(What is needed): Can you output every line of the listing below as a JSON list of strings, one string per line, with blank lines dropped and the pictures left out?

(Human pose images with coordinates)

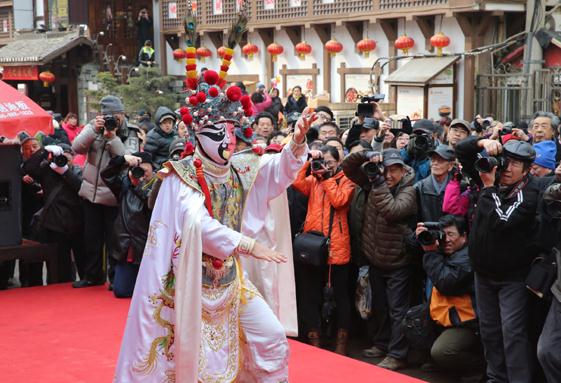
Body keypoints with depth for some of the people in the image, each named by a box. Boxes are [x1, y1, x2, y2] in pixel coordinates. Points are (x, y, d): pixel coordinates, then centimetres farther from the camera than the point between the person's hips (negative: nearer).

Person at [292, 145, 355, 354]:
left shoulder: (346, 181, 5)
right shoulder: (313, 180, 12)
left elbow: (339, 200, -15)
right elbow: (296, 183, -9)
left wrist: (327, 178, -8)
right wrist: (308, 162, -10)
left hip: (337, 245, -3)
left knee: (341, 294, 8)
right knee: (310, 294, 7)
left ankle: (342, 342, 18)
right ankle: (313, 338, 18)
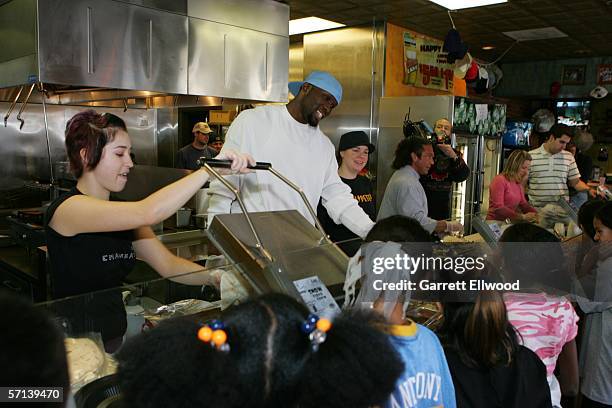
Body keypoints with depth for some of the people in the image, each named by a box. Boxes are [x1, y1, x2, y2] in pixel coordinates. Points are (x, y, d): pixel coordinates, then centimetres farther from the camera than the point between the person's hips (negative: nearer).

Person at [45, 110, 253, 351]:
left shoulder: (121, 215, 9)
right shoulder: (68, 208, -16)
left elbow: (168, 264, 2)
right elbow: (148, 213, -32)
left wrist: (215, 278, -15)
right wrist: (210, 167, -30)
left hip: (117, 337, 7)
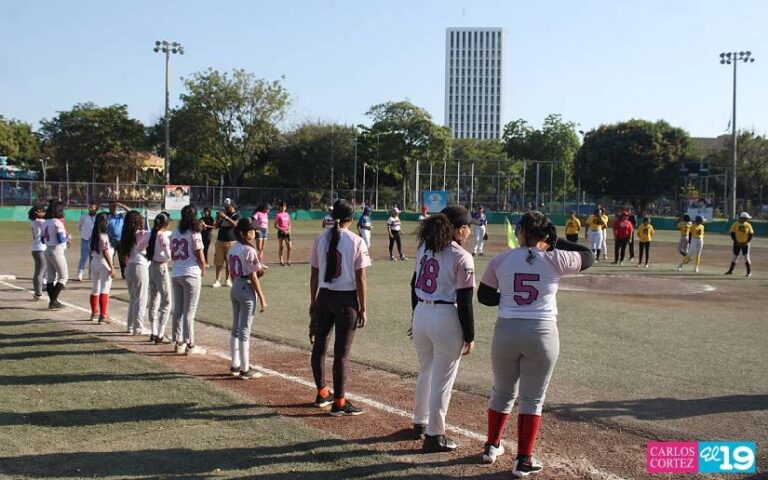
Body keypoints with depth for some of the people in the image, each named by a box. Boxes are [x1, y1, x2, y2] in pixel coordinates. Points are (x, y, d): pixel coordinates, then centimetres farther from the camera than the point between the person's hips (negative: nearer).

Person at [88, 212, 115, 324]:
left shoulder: (93, 235, 7)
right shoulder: (103, 236, -16)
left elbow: (90, 249, 9)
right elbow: (105, 253, -19)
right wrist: (112, 268, -17)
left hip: (94, 263, 8)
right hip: (104, 264, -8)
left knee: (95, 290, 19)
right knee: (104, 290, -9)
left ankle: (94, 313, 33)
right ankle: (102, 316, -14)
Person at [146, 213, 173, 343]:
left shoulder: (152, 234, 7)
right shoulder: (163, 235, -15)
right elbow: (169, 255, -17)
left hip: (151, 267, 8)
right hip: (161, 268, -8)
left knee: (153, 301, 15)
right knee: (166, 302, -2)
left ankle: (153, 333, 21)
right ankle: (160, 335, -5)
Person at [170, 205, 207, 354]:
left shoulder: (175, 232, 8)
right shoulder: (194, 234, -11)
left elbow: (172, 255, 11)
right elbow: (200, 257, -11)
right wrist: (203, 270, 5)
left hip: (175, 275, 6)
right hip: (191, 274, -6)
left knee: (178, 310, 14)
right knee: (189, 312, -2)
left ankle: (178, 342, 20)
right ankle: (190, 345, 2)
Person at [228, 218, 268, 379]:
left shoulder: (232, 249, 7)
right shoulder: (249, 251, -17)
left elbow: (232, 273, 11)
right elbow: (253, 277, -18)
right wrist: (262, 298, -14)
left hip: (234, 288, 8)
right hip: (247, 289, -8)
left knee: (235, 328, 15)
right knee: (245, 330, -3)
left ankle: (235, 365, 23)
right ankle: (245, 369, 4)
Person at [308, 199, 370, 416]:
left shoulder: (320, 239, 2)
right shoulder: (356, 242, -9)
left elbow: (314, 275, 6)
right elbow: (360, 279, -10)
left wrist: (313, 302, 15)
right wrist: (363, 309, -3)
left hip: (324, 297, 4)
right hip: (347, 300, -4)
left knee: (319, 345, 18)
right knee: (342, 351, 2)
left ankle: (322, 394, 31)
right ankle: (339, 402, 8)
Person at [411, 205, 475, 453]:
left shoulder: (424, 248, 7)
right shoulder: (461, 257, -13)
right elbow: (464, 301, -13)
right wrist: (469, 336, -5)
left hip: (421, 315, 7)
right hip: (446, 319, -7)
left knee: (425, 372, 23)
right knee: (442, 379, 5)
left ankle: (420, 423, 36)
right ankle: (434, 435, 13)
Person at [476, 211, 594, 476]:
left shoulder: (501, 260, -1)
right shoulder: (555, 259, -6)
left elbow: (484, 296, 6)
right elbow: (588, 256, 12)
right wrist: (556, 241, 12)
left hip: (505, 332, 2)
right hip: (541, 334, -2)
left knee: (502, 392, 21)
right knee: (532, 400, 10)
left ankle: (492, 446, 34)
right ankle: (523, 461, 14)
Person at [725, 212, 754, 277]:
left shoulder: (748, 225, -2)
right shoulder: (735, 224, -5)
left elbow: (751, 234, 1)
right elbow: (732, 234, -3)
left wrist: (747, 242, -9)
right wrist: (736, 242, -11)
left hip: (745, 244, 0)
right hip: (737, 244, 0)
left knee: (746, 258, -5)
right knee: (735, 257, 8)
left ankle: (749, 272, 1)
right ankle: (730, 271, 17)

(Solution to this exercise):
[
  "Body keypoints with depth for some of the people in the image, each named by a box. Boxes are [x1, y1, x2, y2] in pixel coordinates. Points are (x, y, d): pixel coordinates, then centimetres farther from the camera than the point between the person's hips (negative: nearer).",
  "Person at [292, 145, 355, 354]:",
  "left shoulder: (346, 181, 5)",
  "right shoulder: (313, 180, 12)",
  "left elbow: (339, 200, -15)",
  "right elbow: (296, 183, -9)",
  "left wrist: (327, 178, -8)",
  "right wrist: (308, 162, -10)",
  "left hip: (337, 245, -3)",
  "left knee: (341, 294, 8)",
  "right knee: (310, 294, 7)",
  "left ankle: (342, 342, 18)",
  "right ankle: (313, 338, 18)",
  "Body keypoints with depth for some of the people in the image, each named by a box. Boxes are [x1, y1, x2, y2] in pixel coordinates. Points are (x, y, d): pixel coordinates, then centimetres farther from the camera than the point between the person's hips (negative: nearer).",
  "Person at [45, 110, 253, 351]:",
  "left shoulder: (121, 215, 9)",
  "right shoulder: (68, 208, -16)",
  "left elbow: (168, 264, 2)",
  "right elbow: (148, 213, -32)",
  "left wrist: (215, 278, -15)",
  "right wrist: (210, 167, -30)",
  "left hip: (117, 337, 7)",
  "Body keypoints with depth for some of the people in the image, each named by a box. Boxes are [x1, y1, x2, y2] in pixel coordinates. Points are (x, y, d): pixel coordinates, then centimetres farther from the camera than the point between the person's hips (negative: nearer).",
  "Person at [88, 212, 115, 324]:",
  "left shoulder: (93, 235, 7)",
  "right shoulder: (103, 236, -16)",
  "left elbow: (90, 249, 9)",
  "right elbow: (105, 253, -19)",
  "right wrist: (112, 268, -17)",
  "left hip: (94, 263, 8)",
  "right hip: (104, 264, -8)",
  "left knee: (95, 290, 19)",
  "right knee: (104, 290, -9)",
  "left ankle: (94, 313, 33)",
  "right ankle: (102, 316, -14)",
  "Person at [146, 213, 173, 343]:",
  "left shoulder: (152, 234, 7)",
  "right shoulder: (163, 235, -15)",
  "right elbow: (169, 255, -17)",
  "left hip: (151, 267, 8)",
  "right hip: (161, 268, -8)",
  "left knee: (153, 301, 15)",
  "right knee: (166, 302, -2)",
  "left ankle: (153, 333, 21)",
  "right ankle: (160, 335, -5)",
  "Person at [170, 205, 207, 354]:",
  "left shoulder: (175, 232, 8)",
  "right shoulder: (194, 234, -11)",
  "left elbow: (172, 255, 11)",
  "right elbow: (200, 257, -11)",
  "right wrist: (203, 270, 5)",
  "left hip: (175, 275, 6)",
  "right hip: (191, 274, -6)",
  "left knee: (178, 310, 14)",
  "right knee: (189, 312, -2)",
  "left ankle: (178, 342, 20)",
  "right ankle: (190, 345, 2)",
  "Person at [228, 218, 268, 379]:",
  "left shoulder: (232, 249, 7)",
  "right shoulder: (249, 251, -17)",
  "left elbow: (232, 273, 11)",
  "right elbow: (253, 277, -18)",
  "right wrist: (262, 298, -14)",
  "left hip: (234, 288, 8)",
  "right hip: (247, 289, -8)",
  "left knee: (235, 328, 15)",
  "right knee: (245, 330, -3)",
  "left ankle: (235, 365, 23)",
  "right ankle: (245, 369, 4)",
  "Person at [308, 199, 370, 416]:",
  "left shoulder: (320, 239, 2)",
  "right shoulder: (356, 242, -9)",
  "left elbow: (314, 275, 6)",
  "right elbow: (360, 279, -10)",
  "left wrist: (313, 302, 15)",
  "right wrist: (363, 309, -3)",
  "left hip: (324, 297, 4)",
  "right hip: (347, 300, -4)",
  "left knee: (319, 345, 18)",
  "right knee: (342, 351, 2)",
  "left ankle: (322, 394, 31)",
  "right ankle: (339, 402, 8)",
  "Person at [411, 205, 475, 453]:",
  "left shoulder: (424, 248, 7)",
  "right shoulder: (461, 257, -13)",
  "right elbow: (464, 301, -13)",
  "right wrist: (469, 336, -5)",
  "left hip: (421, 315, 7)",
  "right hip: (446, 319, -7)",
  "left knee: (425, 372, 23)",
  "right knee: (442, 379, 5)",
  "left ankle: (420, 423, 36)",
  "right ankle: (434, 435, 13)",
  "Person at [476, 211, 594, 476]:",
  "left shoulder: (501, 260, -1)",
  "right shoulder: (555, 259, -6)",
  "left elbow: (484, 296, 6)",
  "right elbow: (588, 256, 12)",
  "right wrist: (556, 241, 12)",
  "left hip: (505, 332, 2)",
  "right hip: (541, 334, -2)",
  "left knee: (502, 392, 21)",
  "right knee: (532, 400, 10)",
  "left ankle: (492, 446, 34)",
  "right ankle: (523, 461, 14)",
  "Person at [725, 212, 754, 277]:",
  "left shoulder: (748, 225, -2)",
  "right shoulder: (735, 224, -5)",
  "left elbow: (751, 234, 1)",
  "right elbow: (732, 234, -3)",
  "left wrist: (747, 242, -9)",
  "right wrist: (736, 242, -11)",
  "left hip: (745, 244, 0)",
  "right hip: (737, 244, 0)",
  "left knee: (746, 258, -5)",
  "right knee: (735, 257, 8)",
  "left ankle: (749, 272, 1)",
  "right ankle: (730, 271, 17)"
]